**Exercise prompt**:
Recast the lines in all the items below as a Markdown table with the columns Row and Line, giving each non-blank line its own numbered row. Leave the pictures out of the answer.
- - -
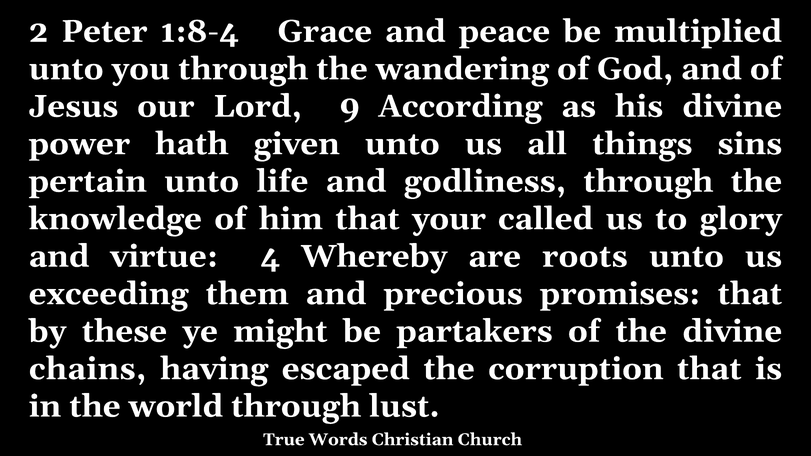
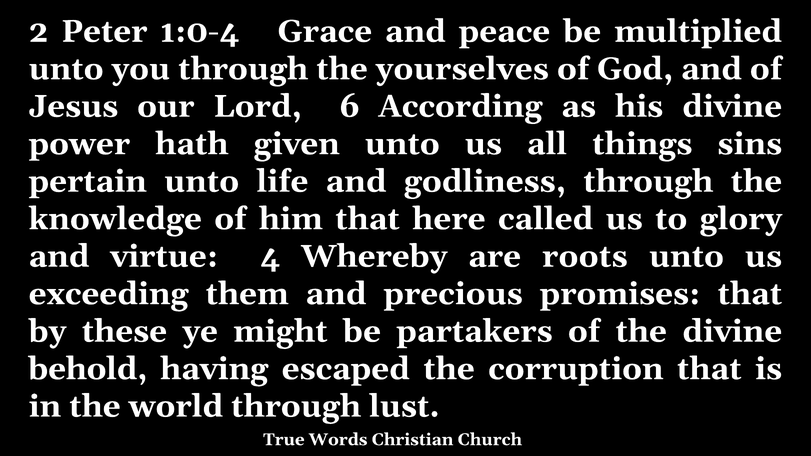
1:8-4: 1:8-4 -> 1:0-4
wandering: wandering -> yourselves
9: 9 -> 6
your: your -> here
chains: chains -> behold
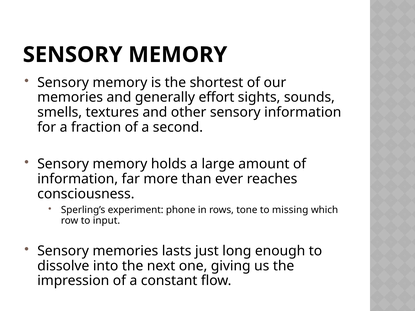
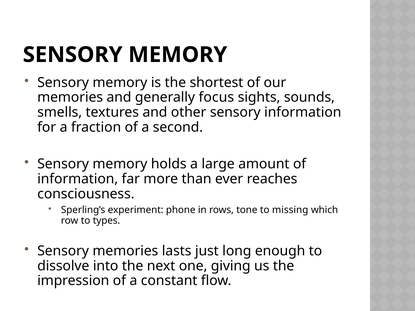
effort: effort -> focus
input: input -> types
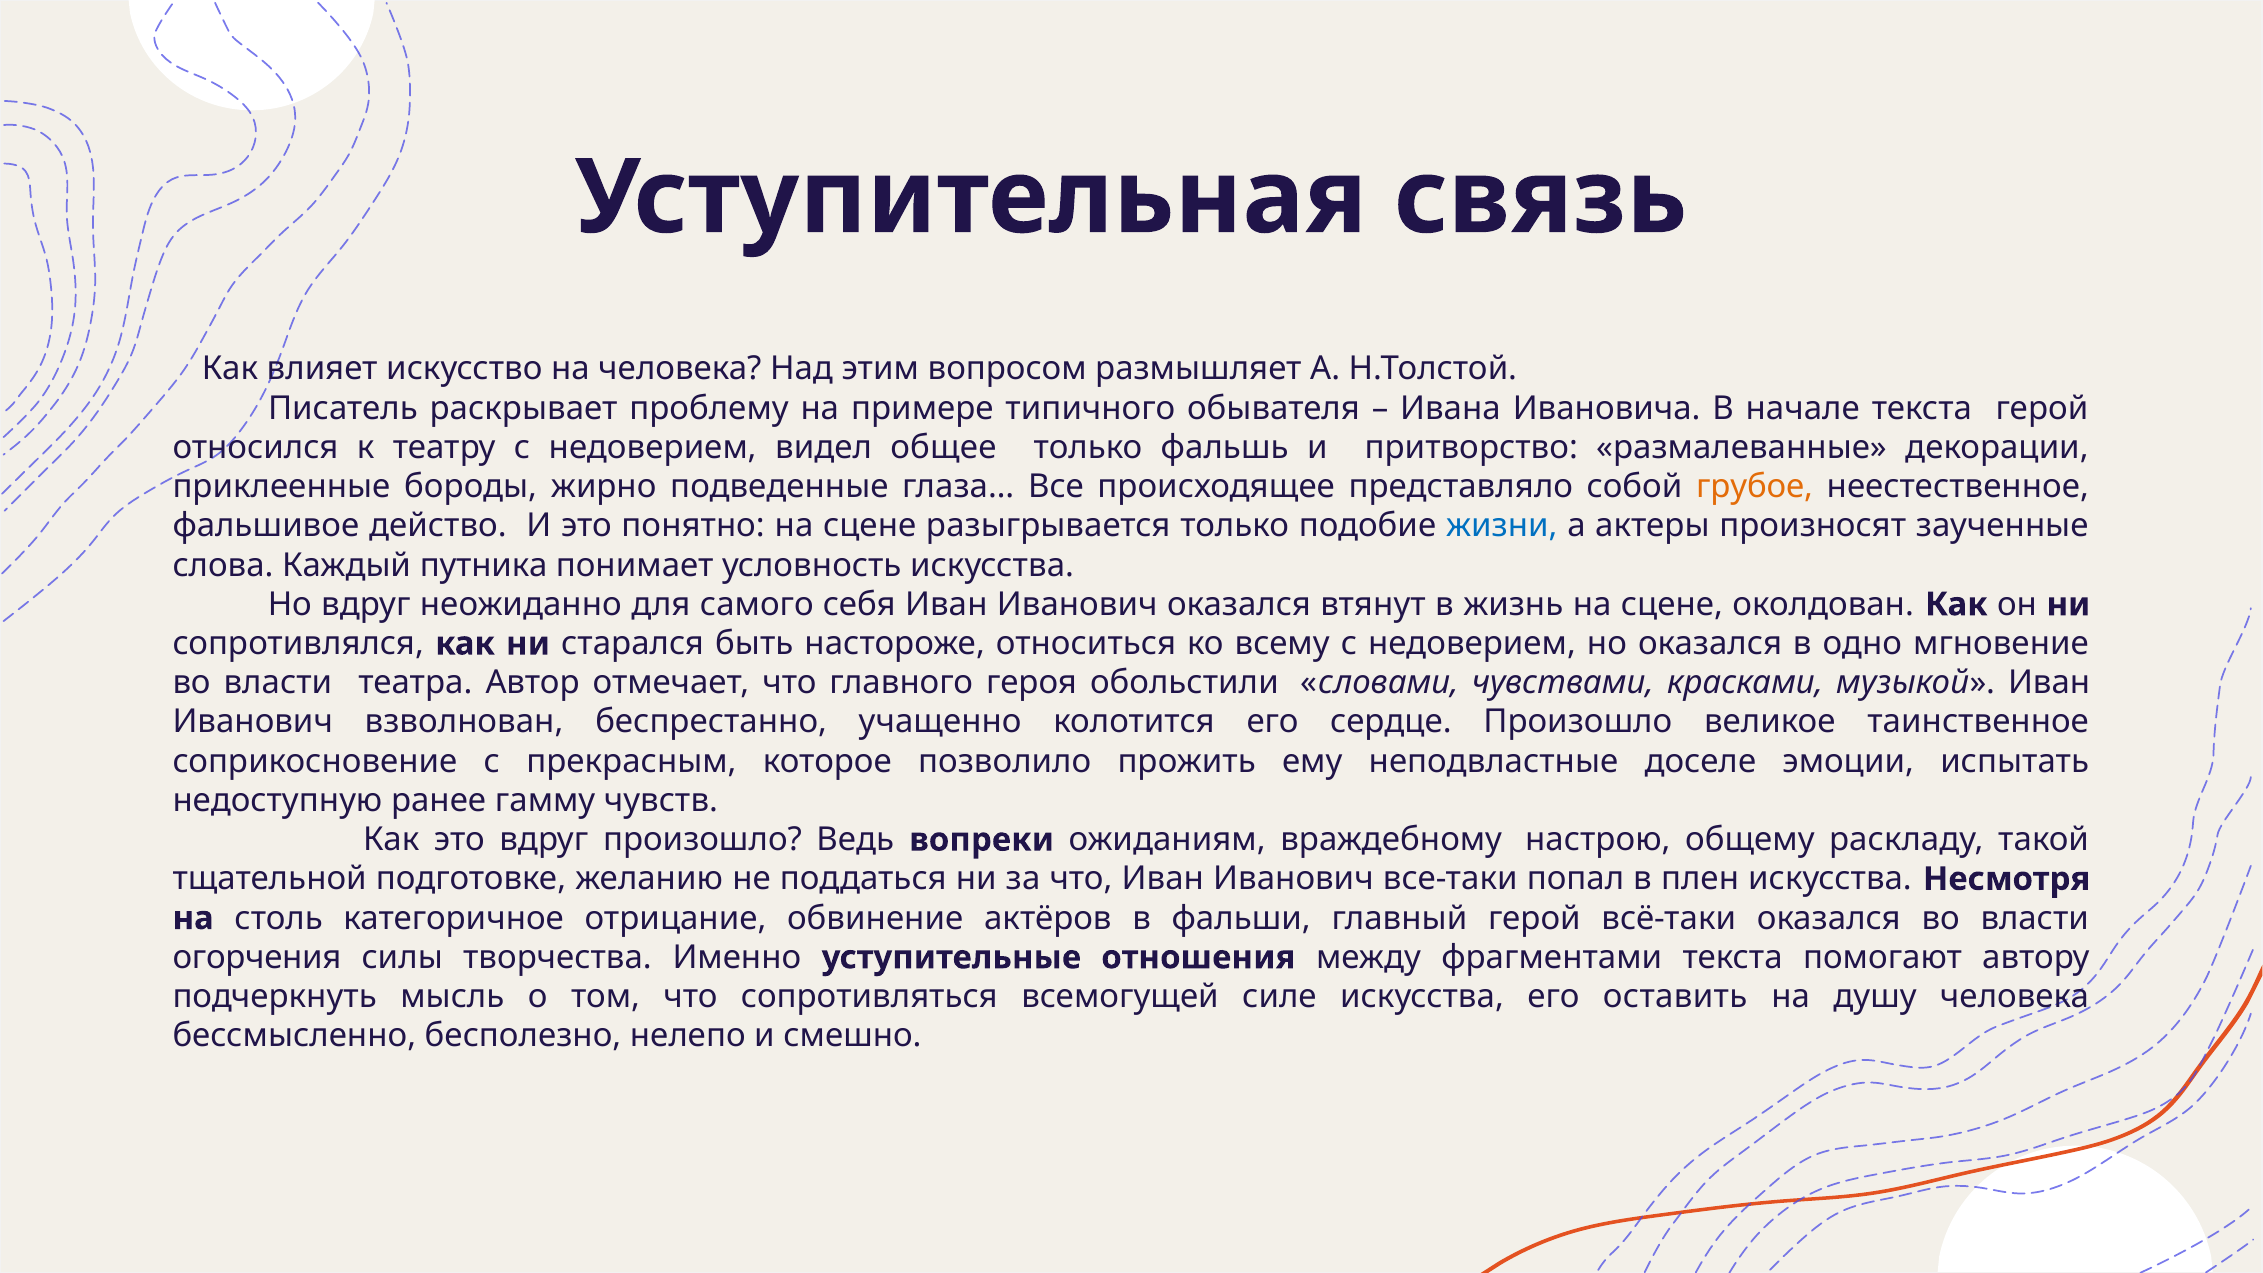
- - -
**The reply**:
| Row | Line |
|---|---|
| 1 | 1:8-4: 1:8-4 -> 1:0-4 |
| 2 | wandering: wandering -> yourselves |
| 3 | 9: 9 -> 6 |
| 4 | your: your -> here |
| 5 | chains: chains -> behold |
| 6 | effort: effort -> focus |
| 7 | input: input -> types |